Ein großes Fest war es, das am Freitag aufgezogen wurde. Der erste Feuerwehrwagen von Sonnberg wurde per Pferdegespann in die Dorfhalle gezogen, dann der offizielle Festakt zur 100-Jahr-Feier der Feuerwehr Sonnberg. Diese war gegründet worden, nachdem am 12. September 1921 bei einem Großbrand acht Häuser in Obersonnberg eingeäschert worden waren. Eine Frau und ihr Kind waren damals ums Leben gekommen. Zwei Jahre später wurde die Feuerwehr ins Leben gerufen.
Siedend heißer Bratensaft
Jetzt wurde gefeiert und wie es bei Feuerwehrfesten üblich ist, gab es auch genug fürs „leibliche Wohl“. In der Küche werkten zwei Kameraden (46 und 51 Jahre), wärmten Bratensaft auf. Dazu stellten sie einen Druckkochtopf auf die Herdplatte und kurz nach 19 Uhr, als die Temperatur passte, sollte er ausgeschenkt werden. Dazu ließen die Küchenhelfer den Druck ab, doch offenbar nicht ausreichend. Denn als sie den Kochtopf öffneten, spritzte der siedend heiße Bratensaft heraus und traf beide jeweils am Oberkörper.

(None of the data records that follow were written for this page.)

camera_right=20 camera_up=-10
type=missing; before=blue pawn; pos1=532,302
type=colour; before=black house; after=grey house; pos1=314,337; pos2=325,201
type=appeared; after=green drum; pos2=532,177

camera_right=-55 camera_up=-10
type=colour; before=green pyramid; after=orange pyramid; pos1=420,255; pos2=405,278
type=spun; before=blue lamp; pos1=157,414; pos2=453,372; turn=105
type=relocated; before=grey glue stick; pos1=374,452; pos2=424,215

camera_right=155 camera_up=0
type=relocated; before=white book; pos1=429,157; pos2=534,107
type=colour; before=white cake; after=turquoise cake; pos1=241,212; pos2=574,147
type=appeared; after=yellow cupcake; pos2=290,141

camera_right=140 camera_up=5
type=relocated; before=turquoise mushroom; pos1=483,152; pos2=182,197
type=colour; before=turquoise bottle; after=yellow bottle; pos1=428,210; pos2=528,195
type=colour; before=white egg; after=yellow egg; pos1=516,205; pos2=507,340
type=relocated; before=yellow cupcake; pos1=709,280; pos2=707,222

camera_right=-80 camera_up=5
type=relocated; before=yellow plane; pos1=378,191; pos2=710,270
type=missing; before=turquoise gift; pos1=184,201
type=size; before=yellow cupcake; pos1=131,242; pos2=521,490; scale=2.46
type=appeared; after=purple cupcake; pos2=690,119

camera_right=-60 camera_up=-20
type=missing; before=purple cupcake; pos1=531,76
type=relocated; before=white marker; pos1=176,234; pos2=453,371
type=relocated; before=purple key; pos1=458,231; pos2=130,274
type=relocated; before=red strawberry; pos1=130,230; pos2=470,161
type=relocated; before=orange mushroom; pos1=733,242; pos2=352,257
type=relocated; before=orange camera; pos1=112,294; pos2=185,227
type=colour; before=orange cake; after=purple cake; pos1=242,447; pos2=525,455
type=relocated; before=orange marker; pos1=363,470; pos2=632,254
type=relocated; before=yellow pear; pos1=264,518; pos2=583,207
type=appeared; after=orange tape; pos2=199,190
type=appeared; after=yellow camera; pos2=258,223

Der Notarzt versorgte die beiden Feuerwehrleute, die dann ins Krankenhaus der Barmherzigen Schwestern nach Linz wurden. Um die bestmögliche Versorgung der Verbrennungen zu gewährleisten, wurden die Mühlviertler ins AKH nach Wien verlegt, wo es eine Spezialabteilung für Verbrennungsverletzte gibt.